It wasn't a guacamole fetish that inspired Arlene Marturan's Columbia, SC, 7th grade geography class to plant a GrowLab avocado plantation. Their study of rainforest deforestation and their comparisons of monocultures and diverse forests spared the idea. A local Mexican restaurant supplied abundant avocado pits, and the avocado plantation became a simulated monoculture backdrop for their forest studies. Imagine what parents received that year for holiday gifts!
"I had initially gotten a grant as an elementary environmental education teacher to develop a Global Gardening unit," said Arlene. "When I was suddenly transferred instead to teach middle school geography, I thought about how to tie GrowLab gardening in with geography. The connections were endless!"
The avocado plantation was only the beginning. Arlene's class also raised honey locust trees in the GrowLab as they studied current world forest issues. With help from an orchid specialist, they grew a range of orchids and identified their native countries. Through a "rooting friends" project, they exchanged information about native plants and foods with a peace corps volunteer from Malawi and with student pen pals around the globe.

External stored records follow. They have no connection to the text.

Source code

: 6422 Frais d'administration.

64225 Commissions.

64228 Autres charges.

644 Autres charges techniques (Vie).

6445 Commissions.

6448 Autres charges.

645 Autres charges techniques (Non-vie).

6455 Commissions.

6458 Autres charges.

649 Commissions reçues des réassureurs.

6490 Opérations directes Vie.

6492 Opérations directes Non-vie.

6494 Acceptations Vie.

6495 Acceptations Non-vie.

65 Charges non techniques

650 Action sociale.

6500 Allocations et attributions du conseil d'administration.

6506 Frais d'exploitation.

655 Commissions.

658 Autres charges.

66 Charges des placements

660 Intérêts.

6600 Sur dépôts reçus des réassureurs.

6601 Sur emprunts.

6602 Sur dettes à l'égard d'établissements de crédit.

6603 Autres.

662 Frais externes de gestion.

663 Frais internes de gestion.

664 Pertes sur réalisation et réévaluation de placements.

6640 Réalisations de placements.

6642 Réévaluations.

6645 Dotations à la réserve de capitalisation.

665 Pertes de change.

As a long-term geography project, each student researched the native plants and foods of a particular country. This dovetailed nicely with the class GrowLab Victory Garden, raised to complement World War II studies. "The Victory Garden," said Arlene, "soon sported plants native to the countries students were researching-zinnias, marigolds, and portulacas from Mexico; savory oregano, chervil from France; pumpkins from South America. Our herb growing success and a spice company's educational kit sparked a project that included creating spice-scented world maps, and mapping the origins and spice trade routes of herbs and spices."
"When I first suggested to these 7th grade geography classes that we might explore geography via plants, they thought it was a crazy idea," said Arlene. "But as they got involved with the planting projects, they were excited to see things grow, and soon started to make the connections."